Date: Fri Nov 07 2025 - 05:16:16 EST


On Wed, Nov 05, 2025 at 08:06:32PM +0800, Philip Li wrote:
> On Wed, Nov 05, 2025 at 12:00:26PM +0100, Peter Zijlstra wrote:
> > On Tue, Oct 28, 2025 at 10:30:08AM +0800, Chen, Yu C wrote:
> > > On 10/27/2025 10:09 PM, Peter Zijlstra wrote:
> > > > On Mon, Oct 27, 2025 at 03:07:18PM +0100, Peter Zijlstra wrote:
> > > > > On Mon, Oct 27, 2025 at 02:55:16PM +0100, Peter Zijlstra wrote:
> > > > >
> > > > > > > May I know if you are using the kernel config 0day attached?
> > > > > > > I found that the config 0day attached
> > > > > > > (https://download.01.org/0day-ci/archive/20251021/202510211205.1e0f5223-lkp@xxxxxxxxx/config-6.18.0-rc1-00001-g79104becf42b)
> > > > > > > has
> > > > > > > CONFIG_IA32_EMULATION=y
> > > > > > > CONFIG_IA32_EMULATION_DEFAULT_DISABLED=y
> > > > >
> > > > > Yep, deleting that entry makes it all work.
> > > >
> > > > 'work' might be over stating, it boots and starts trinity, which then
> > > > promptly (as in a handful of seconds) triggers OOM and dies. Not
> > > > actually reproducing the NULL deref I was looking for.
> > >
> > > Change the following line in job-script
> > > export memory='16G'
> > > to
> > > export memory='64G'
> > > ?
> >
> > Yes, that seems to help.
> >
> > > I had a try and can reproduce the NULL except at first run:
> >
> > Took me two runs, but yes, I can see it now.
> >
> > Anyway, this is two bugs in the robot, can we please fix all this to not
> > happen again?
>
> Got it, I will dig into the detail to understand the difference of local
> reproduce and internal cluster run.

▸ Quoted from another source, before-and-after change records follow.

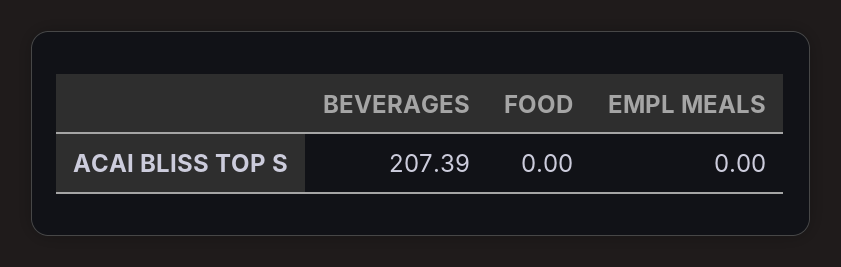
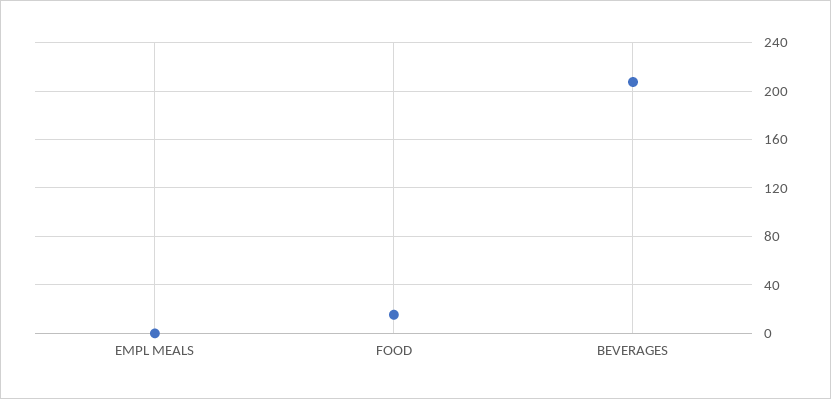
  {
    "BEVERAGES": 207.39,
-   "FOOD": 0,
+   "FOOD": 15,
    "EMPL MEALS": 0
  }

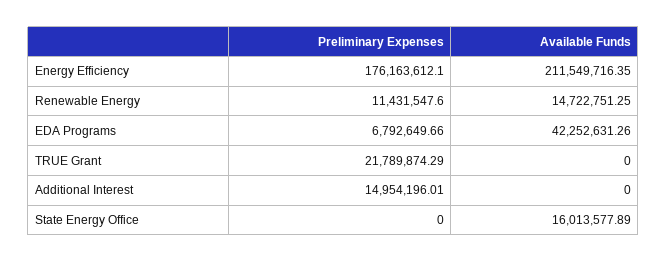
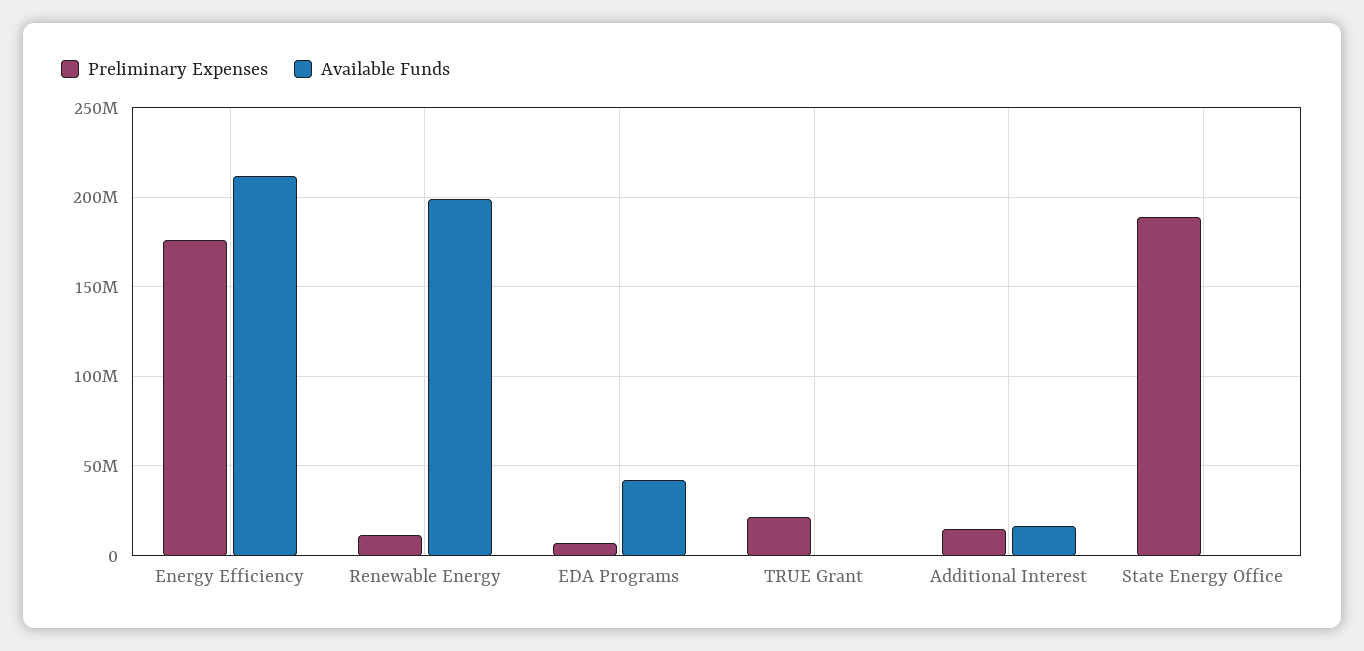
  {
    "Preliminary Expenses": {
      "Energy Efficiency": 176163612.1,
      "Renewable Energy": 11431547.6,
      "EDA Programs": 6792649.66,
      "TRUE Grant": 21789874.29,
      "Additional Interest": 14954196.01,
-     "State Energy Office": 0
+     "State Energy Office": 190000000
    },
    "Available Funds": {
      "Energy Efficiency": 211549716.35,
-     "Renewable Energy": 14722751.25,
+     "Renewable Energy": 200000000,
      "EDA Programs": 42252631.26,
      "TRUE Grant": 0,
-     "Additional Interest": 0,
+     "Additional Interest": 15000000,
-     "State Energy Office": 16013577.89
+     "State Energy Office": 0
    }
  }

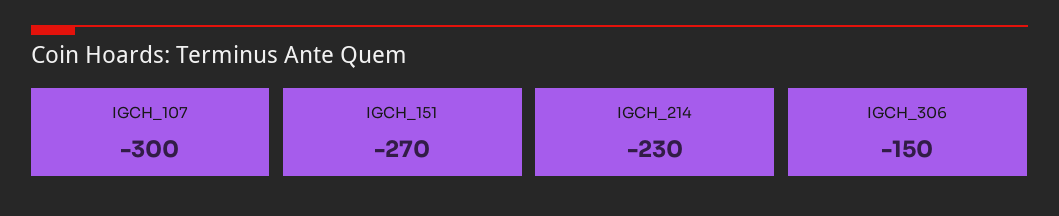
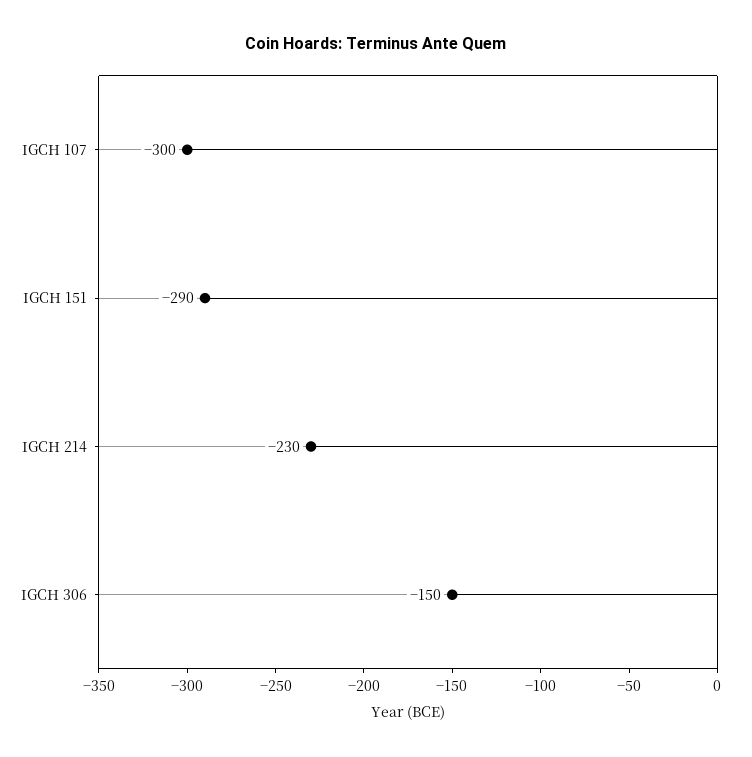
  {
    "IGCH_107": -300,
-   "IGCH_151": -270,
+   "IGCH_151": -290,
    "IGCH_214": -230,
    "IGCH_306": -150
  }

The image, kconfig, and memory
> are exactly the same for actual robot run and provided reproduce instruction,
> since the attachment is reproduced from the job execution. I didn't find the
> cause quickly, and i will be back to this asap and provide update.
>
> >
> > - .config has 32bit disabled while robot provides 32bit images. Clearly
> > the actual robot runs 64bit images and the reproduction should
> > provide those too.

Some update that this one is resolved, the cluster run has set ia32_emulation=on
in kernel cmdline, which is missed to set in the reproduce step.

> >
> > - job description is inaccurate in the amount of memory required.

Got it, the cluster run with 16G has 40% rate (in about 20 runs), now i
have increased the memory to 32G so it will reduce the OOM chance in local
reproduction.

> >
> > The reproduction steps must exactly match what the real robot runs, not
> > something else.

Sorry for wrong reproduce steps, we should be more careful to make it consistent.

And thanks again to Peter and Yu.

> >